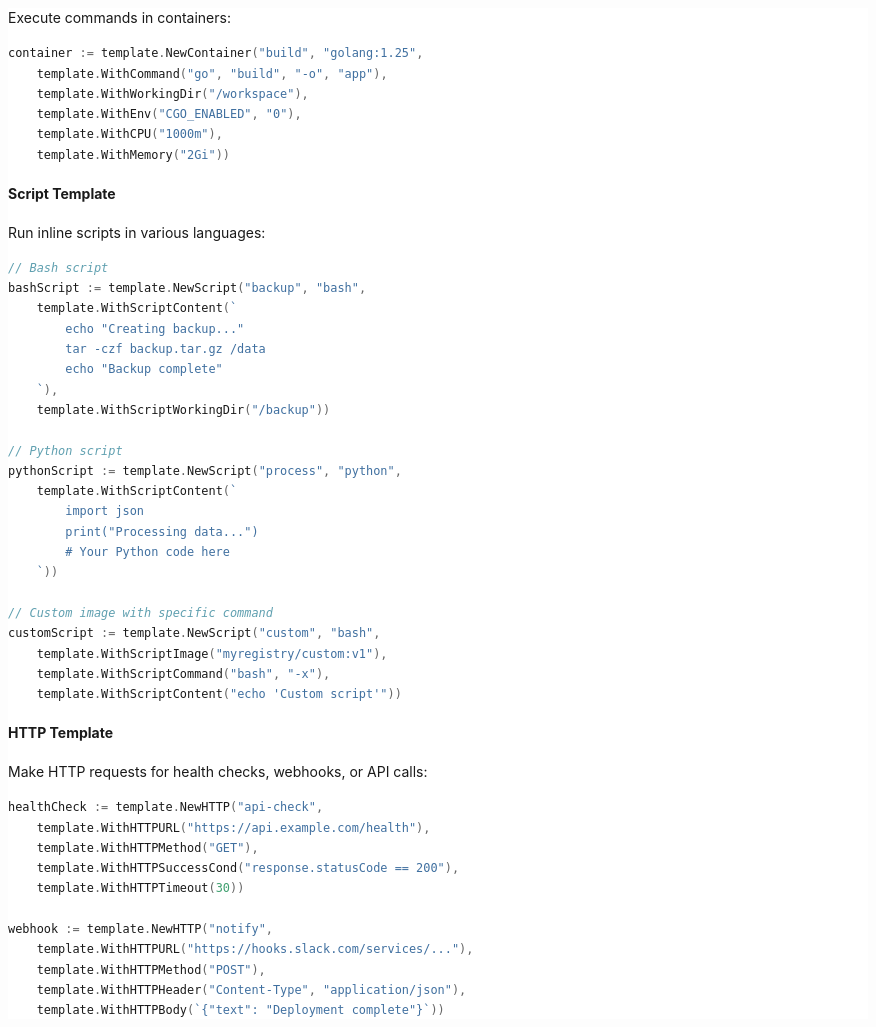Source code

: Execute commands in containers:

```go
container := template.NewContainer("build", "golang:1.25",
    template.WithCommand("go", "build", "-o", "app"),
    template.WithWorkingDir("/workspace"),
    template.WithEnv("CGO_ENABLED", "0"),
    template.WithCPU("1000m"),
    template.WithMemory("2Gi"))
```

#### Script Template

Run inline scripts in various languages:

```go
// Bash script
bashScript := template.NewScript("backup", "bash",
    template.WithScriptContent(`
        echo "Creating backup..."
        tar -czf backup.tar.gz /data
        echo "Backup complete"
    `),
    template.WithScriptWorkingDir("/backup"))

// Python script
pythonScript := template.NewScript("process", "python",
    template.WithScriptContent(`
        import json
        print("Processing data...")
        # Your Python code here
    `))

// Custom image with specific command
customScript := template.NewScript("custom", "bash",
    template.WithScriptImage("myregistry/custom:v1"),
    template.WithScriptCommand("bash", "-x"),
    template.WithScriptContent("echo 'Custom script'"))
```

#### HTTP Template

Make HTTP requests for health checks, webhooks, or API calls:

```go
healthCheck := template.NewHTTP("api-check",
    template.WithHTTPURL("https://api.example.com/health"),
    template.WithHTTPMethod("GET"),
    template.WithHTTPSuccessCond("response.statusCode == 200"),
    template.WithHTTPTimeout(30))

webhook := template.NewHTTP("notify",
    template.WithHTTPURL("https://hooks.slack.com/services/..."),
    template.WithHTTPMethod("POST"),
    template.WithHTTPHeader("Content-Type", "application/json"),
    template.WithHTTPBody(`{"text": "Deployment complete"}`))
```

-----

▶ **AIM OF THE TASK**: Copy out, from the data above, each line where the string "NewHTTP" is present.

▶ **EXERCISE RESULT**:
healthCheck := template.NewHTTP("api-check",
webhook := template.NewHTTP("notify",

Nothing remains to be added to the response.